Rispetto al precedente, ossia a meno di un anno dall’uscita del primo album, lo stile compositivo del gruppo aveva già subito un’evidente metamorfosi: dalle brevi canzoni pop-rock dell’esordio si era spostato verso componimenti di più ampio respiro, non legati necessariamente alla forma canzone e con estesi sviluppi strumentali a metà strada fra il rock e la musica sinfonica. L’uso di certe tastiere li avvicinava al sound dei primi King Crimson, influenza a posteriori più volte dichiarata dagli stessi Genesis e, più in generale, le atmosfere del disco contribuirono a far inserire il gruppo nel filone del cosiddetto progressive rock. Le due tracce più lunghe dell’album, «Stagnation» e «The Knife», rimasero parte del repertorio concertistico del gruppo per due o tre anni, nonostante i cambi di formazione. Il tema finale di «Stagnation» sarà ripreso anche nei concerti dal 1977 in poi come variazione all’interno del brano «I Know What I Like» (ripresa anche nell’album dal vivo «Seconds Out», mentre una versione abbreviata di «The Knife» verrà rispolverata negli anni Ottanta, occasionalmente, come bis a fine concerto .
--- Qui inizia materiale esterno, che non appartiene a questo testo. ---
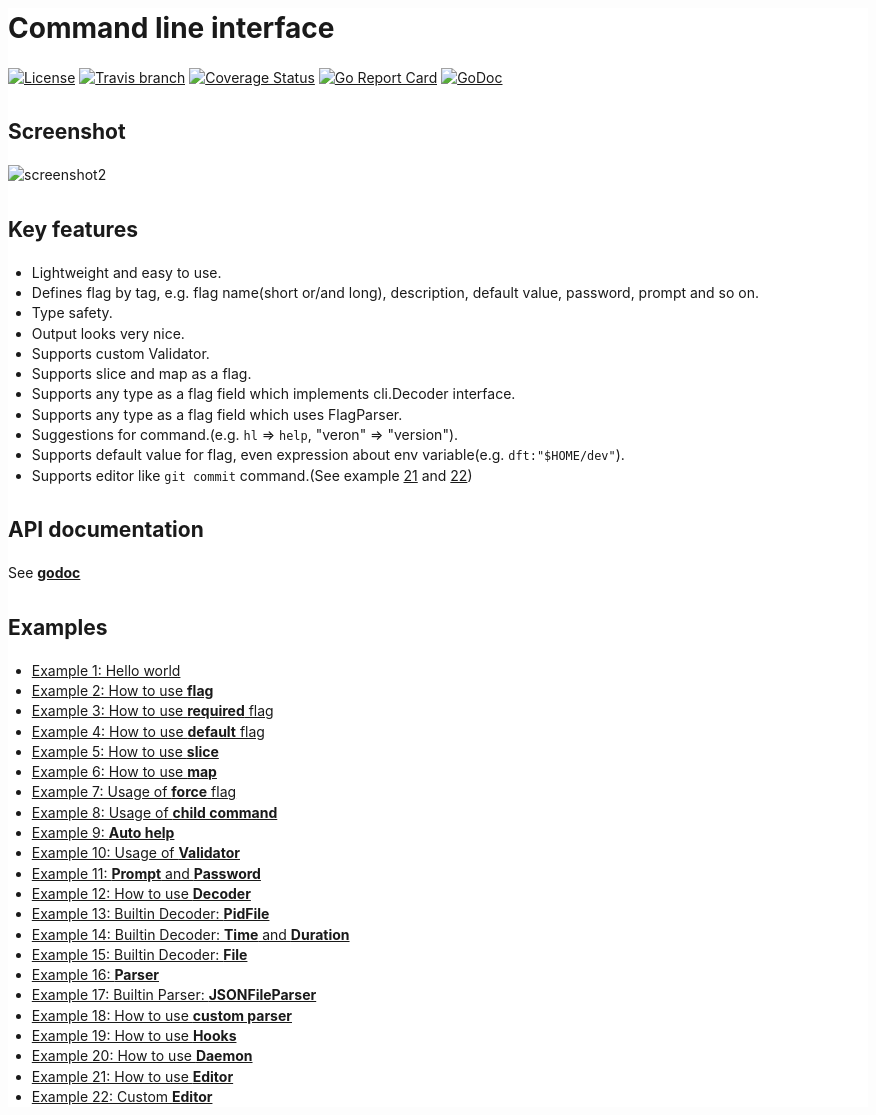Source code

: Command line interface
======================

[![License](http://img.shields.io/badge/license-mit-blue.svg?style=flat-square)](https://raw.githubusercontent.com/mkideal/cli/master/LICENSE) [![Travis branch](https://img.shields.io/travis/mkideal/cli/master.svg)](https://travis-ci.org/mkideal/cli) [![Coverage Status](https://coveralls.io/repos/github/mkideal/cli/badge.svg?branch=master)](https://coveralls.io/github/mkideal/cli?branch=master) [![Go Report Card](https://goreportcard.com/badge/github.com/mkideal/cli)](https://goreportcard.com/report/github.com/mkideal/cli) [![GoDoc](https://godoc.org/github.com/mkideal/cli?status.svg)](https://godoc.org/github.com/mkideal/cli)

Screenshot
----------

![screenshot2](http://www.mkideal.com/assets/images/cli/screenshot.png)

Key features
------------

-	Lightweight and easy to use.
-	Defines flag by tag, e.g. flag name(short or/and long), description, default value, password, prompt and so on.
-	Type safety.
-	Output looks very nice.
-	Supports custom Validator.
-	Supports slice and map as a flag.
-	Supports any type as a flag field which implements cli.Decoder interface.
-	Supports any type as a flag field which uses FlagParser.
-	Suggestions for command.(e.g. `hl` => `help`, "veron" => "version").
-	Supports default value for flag, even expression about env variable(e.g. `dft:"$HOME/dev"`).
-	Supports editor like `git commit` command.(See example [21](http://www.mkideal.com/golang/cli-examples.html#example-21-editor) and [22](http://www.mkideal.com/golang/cli-examples.html#example-22-custom-editor)\)

API documentation
-----------------

See [**godoc**](https://godoc.org/github.com/mkideal/cli)

Examples
--------

-	[Example 1: Hello world](#example-1-hello)
-	[Example 2: How to use **flag**](#example-2-flag)
-	[Example 3: How to use **required** flag](#example-3-required-flag)
-	[Example 4: How to use **default** flag](#example-4-default-flag)
-	[Example 5: How to use **slice**](#example-5-slice)
-	[Example 6: How to use **map**](#example-6-map)
-	[Example 7: Usage of **force** flag](#example-7-force-flag)
-	[Example 8: Usage of **child command**](#example-8-child-command)
-	[Example 9: **Auto help**](#example-9-auto-help)
-	[Example 10: Usage of **Validator**](#example-10-usage-of-validator)
-	[Example 11: **Prompt** and **Password**](#example-11-prompt-and-password)
-	[Example 12: How to use **Decoder**](#example-12-decoder)
-	[Example 13: Builtin Decoder: **PidFile**](#example-13-pid-file)
-	[Example 14: Builtin Decoder: **Time** and **Duration**](#example-14-time-and-duration)
-	[Example 15: Builtin Decoder: **File**](#example-15-file)
-	[Example 16: **Parser**](#example-16-parser)
-	[Example 17: Builtin Parser: **JSONFileParser**](#example-17-json-file)
-	[Example 18: How to use **custom parser**](#example-18-custom-parser)
-	[Example 19: How to use **Hooks**](#example-19-hooks)
-	[Example 20: How to use **Daemon**](#example-20-daemon)
-	[Example 21: How to use **Editor**](#example-21-editor)
-	[Example 22: Custom **Editor**](#example-22-custom-editor)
Venendo a ciò che riguarda strettamente la musica di «Trespass», l’album mette in luce le potenzialità del gruppo, delineando il loro stile espositivo: i tre dischi successivi porteranno la maturità artistica, prima dei mutamenti di direzione con «The Lamb», ma le basi vennero gettate con «Terspass». Primaria importanza agli arrangiamenti ed ai testi, con questi ultimi influenzati dalla letteratura fiabesca e mitologica, caratterizzati da una venatura di malinconia e abbandono nei confronti della vita. La strumentazione è piuttosto ricca. C’è l’utilizzo massiccio di varie tastiere in voga in quegli anni di prime sperimentazioni elettroniche, insieme a chitarre elettriche e acustiche a 6 e 12 corde (che tra l’altro evidenziano un uso un po’ primordiale della stereofonia, con le sonorità degli strumenti spinte in modo netto sul canale R o L). Il flauto suonato da Peter Gabriel in modo elementare è comunque convincente e gradevole, e la sua voce già evidenzia un’interpretazione incisiva, a tratti sofferta. Il suo eclettismo vocale, a seconda dei brani e dei versi cantati, diventerà una caratteristica dell’artista Peter Gabriel negli anni a venire. In sintesi, a mio avviso rimane il disco più bello dei Genesis insieme a «Selling England by the Pound»

In conclusione sono confortato anche dalle parole del massimo conoscitore dell’universo genesisiano, Mario Giammetti: «Credo che il trittico 1971/73 (Nursery Cryme / Foxtrot / Selling England By The Pound) sia la quintessenza del miglior progressive inglese in assoluto, quindi probabilmente sono questi tre i migliori. Tuttavia, personalmente, adoro altrettanto «Trespass», un album pastorale e bucolico, con incursioni nel folk e quelle incredibili chitarre a 12 corde, un’invenzione di Anthony Phillips in combutta con Mike Rutherford».